A Key to Improving Math Skills: Reducing Anxiety
If you start to sweat when you have to calculate the tip on a restaurant bill or balance your checkbook, you’re not alone. Many people not only dislike like math but have a genuine fear of it. Approximately 25 percent of four-year college students and up to 80 percent of community college students experience math anxiety, according to studies. And although some of us may consider math fears to be a normal part of life, those fears cause real problems, both for individuals and for society, according to an article by Sian Beilock and Erin Maloney in Policy Insights from the Behavioral and Brain Sciences. Children’s parents and teachers hold the keys to reducing this phenomenon, the authors write. Math anxiety is contributing to a shortage of qualified American workers for science and technology jobs, write Beilock, a psychologist at the University of Chicago, and Maloney, a postdoc at Chicago’s Human Performance Lab. When people are anxious about math, they tend to avoid it, and as a result, many shy away from courses and careers in science, technology, engineering, and math (STEM). Math anxiety can also lead people to make errors in their daily lives, such as poor financial planning or inaccurate drug calculations by nurses. Fears about math create a distraction that takes up attention and working memory( which allow people to utilize and manipulate information). “In this respect, math anxiety itself actually causes people to perform worse in mathematics than their abilities warrant,” the authors explain.
Math anxiety appears early, among children as young as first grade, and its causes may occur even before school entry. There is evidence that high math-anxious individuals have low basic math skills, suggesting that they struggled with numerical and spatial skills early on, resulting in a vicious cycle: children who have difficulty with math develop anxiety about it, avoid math, and therefore have fewer opportunities to develop their skills, which in turn makes them more anxious.
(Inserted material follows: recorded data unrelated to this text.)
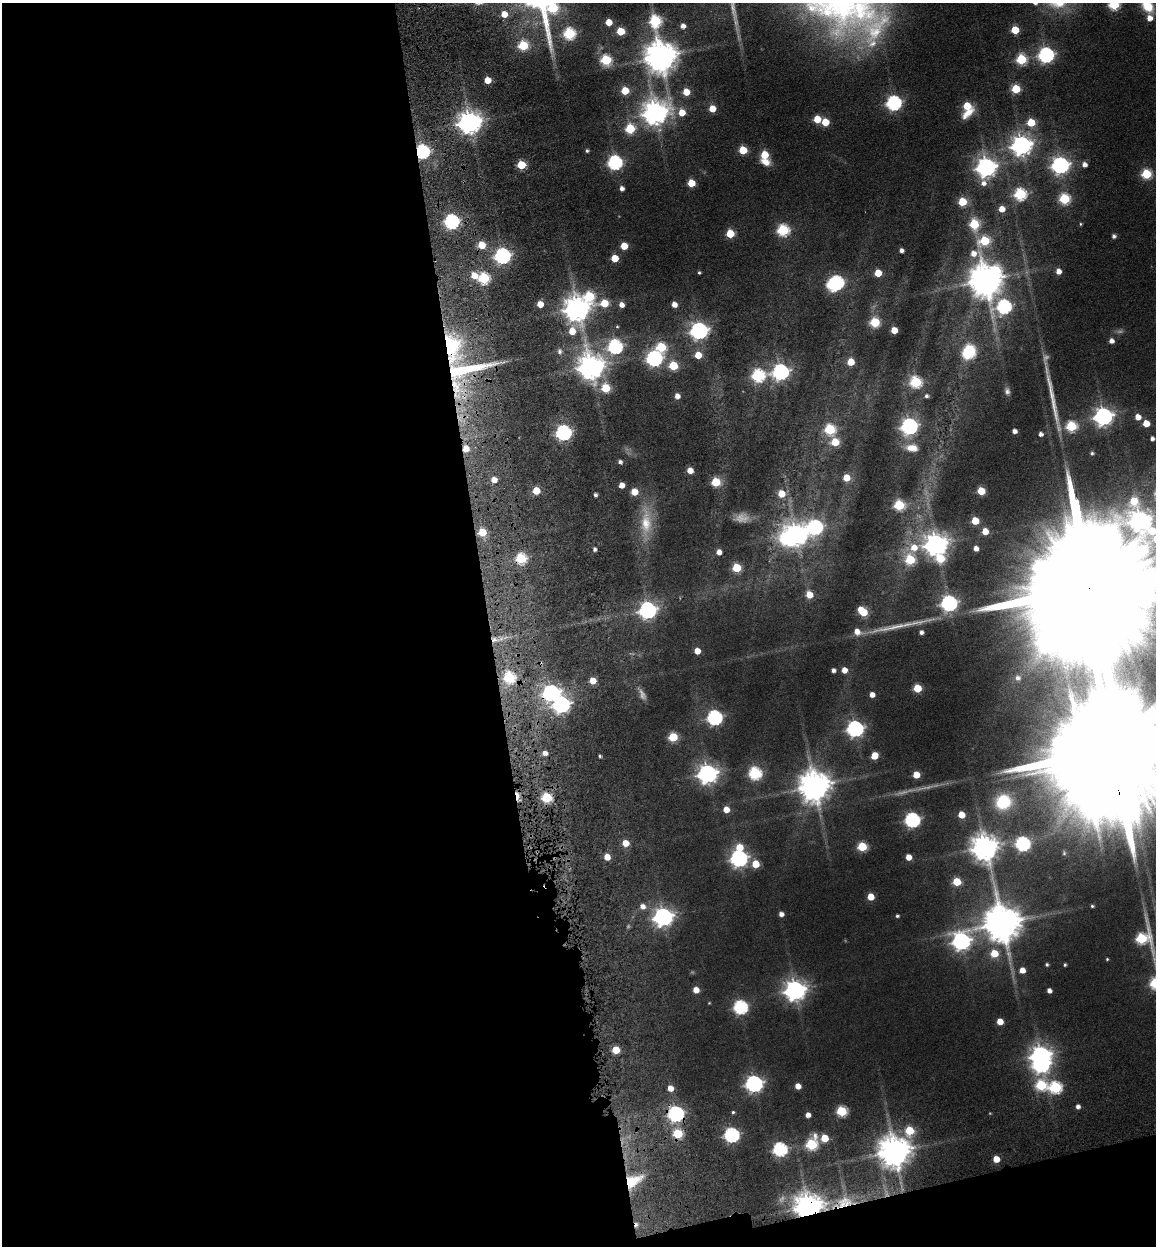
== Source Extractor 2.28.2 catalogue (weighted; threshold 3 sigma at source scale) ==
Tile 13 of 4 x 4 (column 1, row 4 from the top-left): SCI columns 346-1499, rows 139-1382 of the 5239 x 5277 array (HDU 1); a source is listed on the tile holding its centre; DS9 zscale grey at full resolution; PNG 1158 x 1248 px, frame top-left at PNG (2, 3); no overlay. Shown black and unused: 45% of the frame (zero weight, under 3 of 6 exposures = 10% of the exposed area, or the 3 px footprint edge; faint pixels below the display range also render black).
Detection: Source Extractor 2.28.2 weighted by HDU 2 'WHT'; one run over the whole footprint, this tile lists its part. Background 0.0705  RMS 0.011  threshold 0.0466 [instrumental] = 3 sigma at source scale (4.09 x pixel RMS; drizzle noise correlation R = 1.36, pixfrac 0.8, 0.05/0.05 arcsec/px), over >= 5 px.
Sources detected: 244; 7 too faint to see at this stretch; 5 inside a brighter object's white glare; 3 cosmic-ray / hot-pixel residue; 2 long thin detections or spike segments (spike, bleed or trail) — not listed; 5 inside a brighter listed object's ellipse — not listed separately; the other 222 listed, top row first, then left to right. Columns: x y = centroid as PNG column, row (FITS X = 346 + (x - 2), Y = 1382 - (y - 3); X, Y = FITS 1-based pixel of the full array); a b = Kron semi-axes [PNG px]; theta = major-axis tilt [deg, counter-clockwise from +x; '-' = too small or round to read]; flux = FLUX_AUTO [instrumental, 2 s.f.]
“Although people may be cognitively predisposed to develop math anxiety, there is undoubtedly a social factor as well,” Beilock and Maloney emphasize. High math anxious parents tend to pass on their anxieties to their children, research shows, and teachers can, too. One study found that when female first- and second-grade teachers had high math anxiety, their female students learned less math over the course of the year and came to endorse negative stereotypes about girls being worse at math than boys.
Just as parents and teachers may be culprits in creating math anxiety, they have the potential to head it off. Helping young children develop foundational math skills through everyday interactions is important, Beilock and Maloney write, for example by counting things at home, using words like ‘curvy’ and ‘straight’ to describe objects, and encouraging children to play with puzzles and blocks that develop spatial sense.
As many parents feel stressed about helping their children with math, it is also important for educators to show parents productive ways to be involved in math homework, according to Beilock and Maloney. Studies have shown that when parents with high math anxiety help their children with math homework, children tend to perform worse in that subject. This doesn’t mean parents shouldn’t help, but that they should learn to frame math as an interesting challenge rather than as frightening or stressful.
Pre-service and current early elementary teachers also need to be educated about this kind of framing and about the potential negative effects of their own math anxiety on children. Although studies have shown that interventions can reduce math anxiety in adults (for example through breathing exercises and writing about one’s math fears), it is better to avoid sending young kids negative messages about math in the first place.
Most important is raising awareness about the phenomenon of math anxiety, according to Beilock and Maloney, because efforts to promote STEM courses and careers that focus only on increasing interest overlook a crucial step: decreasing the fears that are leading many people to avoid them.